Seasonal influences on surface ozone variability in continental South Africa and implications for air quality.

Although elevated surface ozone (O3) concentrations are observed in many areas within southern Africa, few studies have investigated the regional atmospheric chemistry and dominant atmospheric processes driving surface O3 formation in this region. Therefore, an assessment of comprehensive continuous surface O3 measurements performed at four sites in continental South Africa was conducted. The regional O3 problem was evident, with O3 concentrations regularly exceeding the South African air quality standard limit, while O3 levels were higher compared to other background sites in the Southern Hemisphere. The temporal O3 patterns observed at the four sites resembled typical trends for O3 in continental South Africa, with O3 concentrations peaking in late winter and early spring. Increased O3 concentrations in winter were indicative of increased emissions of O3 precursors from household combustion and other low-level sources, while a spring maximum observed at all the sites was attributed to increased regional biomass burning. Source area maps of O3 and CO indicated significantly higher O3 and CO concentrations associated with air masses passing over a region with increased seasonal open biomass burning, which indicated CO associated with open biomass burning as a major source of O3 in continental South Africa.
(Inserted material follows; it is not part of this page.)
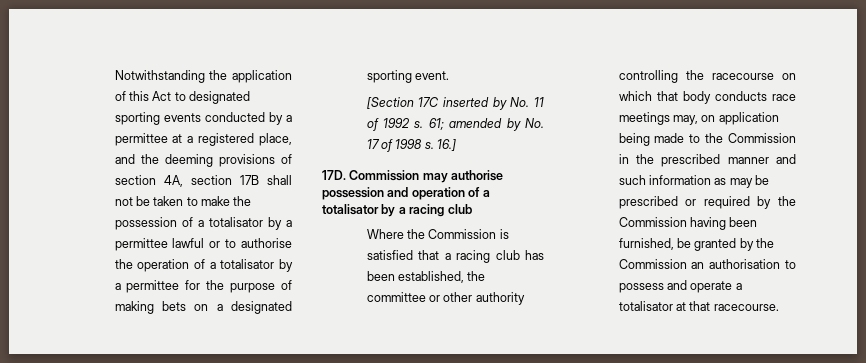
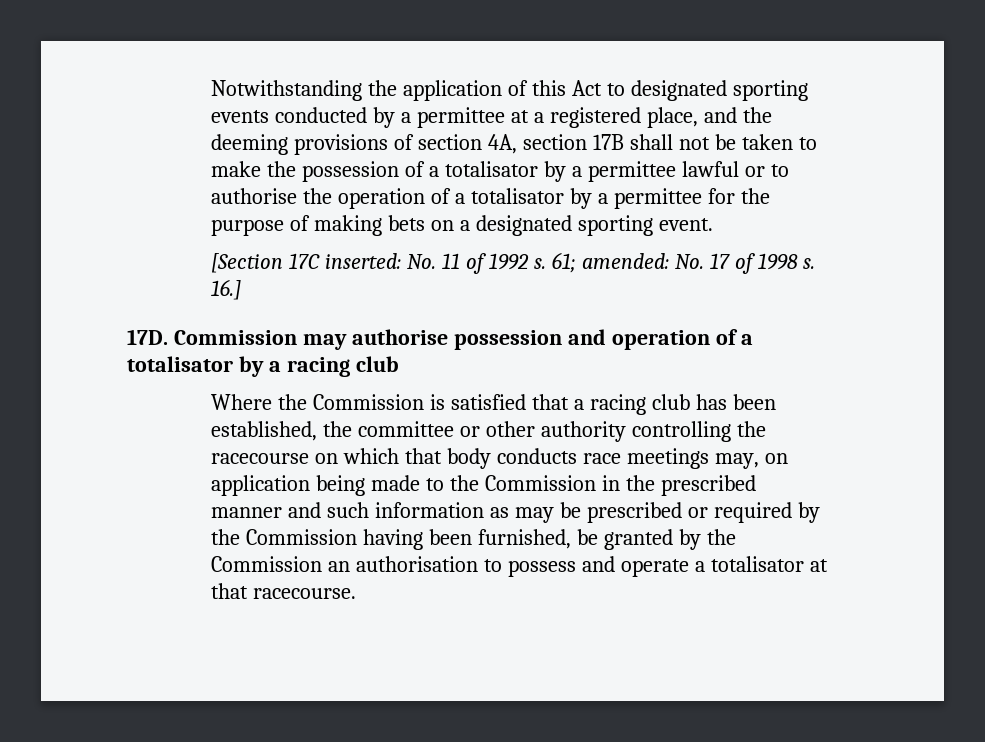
[442,97,507,110] inserted by -> [325,253,402,269] inserted:
[449,118,521,131] amended by -> [581,253,669,269] amended:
A strong correlation between O3 on CO was observed, while O3 levels remained relatively constant or decreased with increasing NO x , which supports a VOC-limited regime. The instantaneous production rate of O3 calculated at Welgegund indicated that ~ 40 % of O3 production occurred in the VOC-limited regime. The relationship between O3 and precursor species suggests that continental South Africa can be considered VOC limited, which can be attributed to high anthropogenic emissions of NO x in the interior of South Africa. The study indicated that the most effective emission control strategy to reduce O3 levels in continental South Africa should be CO and VOC reduction, mainly associated with household combustion and regional open biomass burning.